Appearing solemn -- demure in a tangerine-colored dress, hair pulled back in a pony-tail -- facing some difficult questions by the queen of TV chat (whose new movie drama, “Lee Daniels’ The Butler,” incidentally, claimed the top spot at the box office this weekend), LiLo’s post-rehab exit interview arrived as a kind of inevitable outcome.
That is, it was the final come-clean for a repeat celebrity offender whose rap sheet includes cocaine possession and shoplifting as well as numerous literal run-ins with paparazzi (resulting in crumpled fenders and injured wrists and legs), multiple drunk-driving convictions, jail stints and at least six stays in rehab.
In perhaps the most telling sign of her party-hearty infamy, Lohan remains on a short list of twentysomething actresses for whom major news organizations maintain pre-written obituaries.
But on Sunday, Lohan presented a competing version of herself: a clear-eyed, self-acknowledged addict whose recent spiritual awakening goes hand in hand with a newfound ability to honestly confront her shortcomings as her “own worst enemy.”
Looking healthier than she appears in “The Canyons,” the micro-budget indie thriller in which she stars and that was released to some positive reviews earlier this month, Lohan accepted responsibility for her messy private life -- for being known “as an adjective and verb for bad behavior and child star gone wrong,” as Winfrey put it -- while attempting to put that reputation behind her.
“I hate that title,” said Lohan, 27. “That’s not what I ever aspired to be.”
For the first time, the actress addressed specific chemical issues.

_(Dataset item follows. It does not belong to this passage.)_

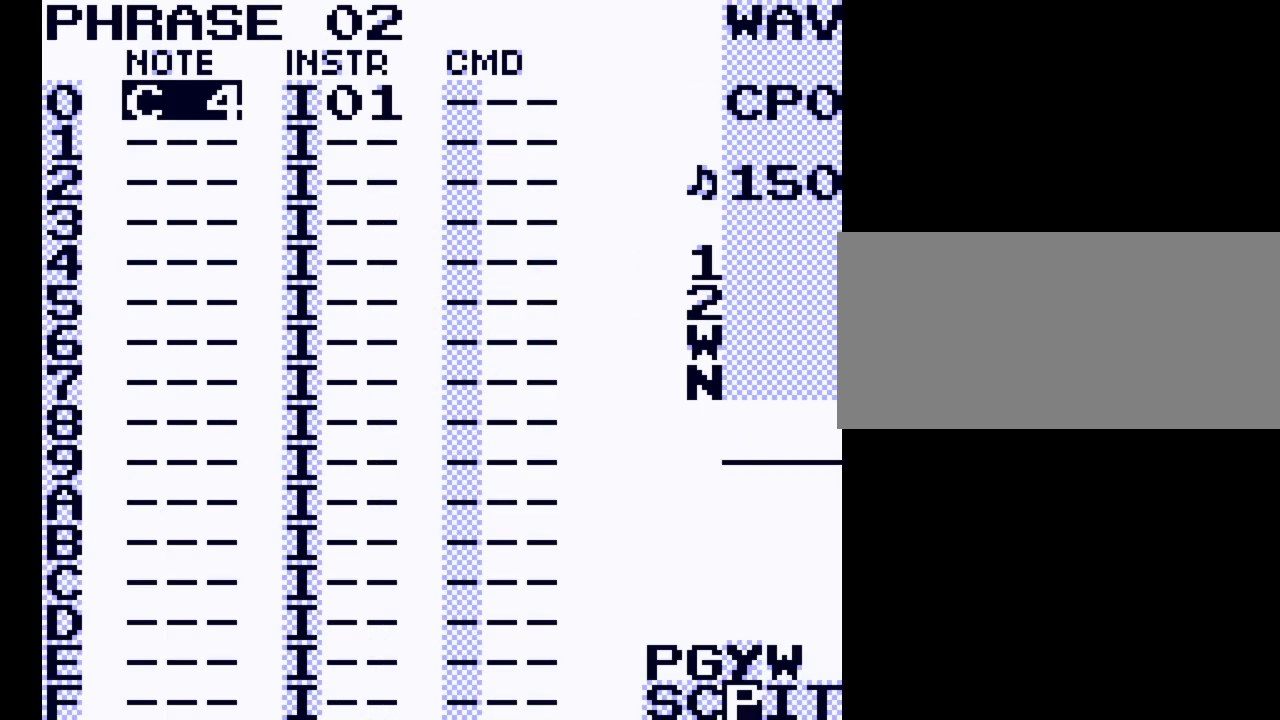
{"buttons": ["DPAD_RIGHT", "SELECT"], "events": [[267, "SELECT", "down"], [467, "DPAD_RIGHT", "down"]]}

She described becoming dependent on Adderall, a prescription stimulant she said began taking after being diagnosed with attention-deficit disorder. “I was convinced it grounded me,” she said.
Moreover, the Long Island, N.Y. native detailed how her abuse of the sleep aid Ambien resulted in her first trip to rehab in 2007. And despite having claimed to have taken cocaine only “four or five” times in a May interview with Piers Morgan on CNN -- before entering her most recent rehab stay -- Lohan told Winfrey she had taken cocaine “10 to 15” times, mainly because it provided stamina for what she described as her more over-riding addiction: alcohol.
“It allowed me to drink more,” Lohan said. “That’s why I did it. It was a party thing.”
Even while Winfrey held Lohan’s feet to the fire about her addictions, the talk-show host allowed her ample opportunity to contextualize her wild behavior with a textbook “too much too soon” defense. Winfrey noted that by age 18, the “Mean Girls” star was a burgeoning ingenue earning $7 million per movie while living in Los Angeles without parental supervision.
Bad news, right? In turn, Lohan ran with the opportunity to explain that, absent any oversight -- monetary, parental, social and otherwise -- she began making the poor decisions that have played out like so much bad reality TV ever since.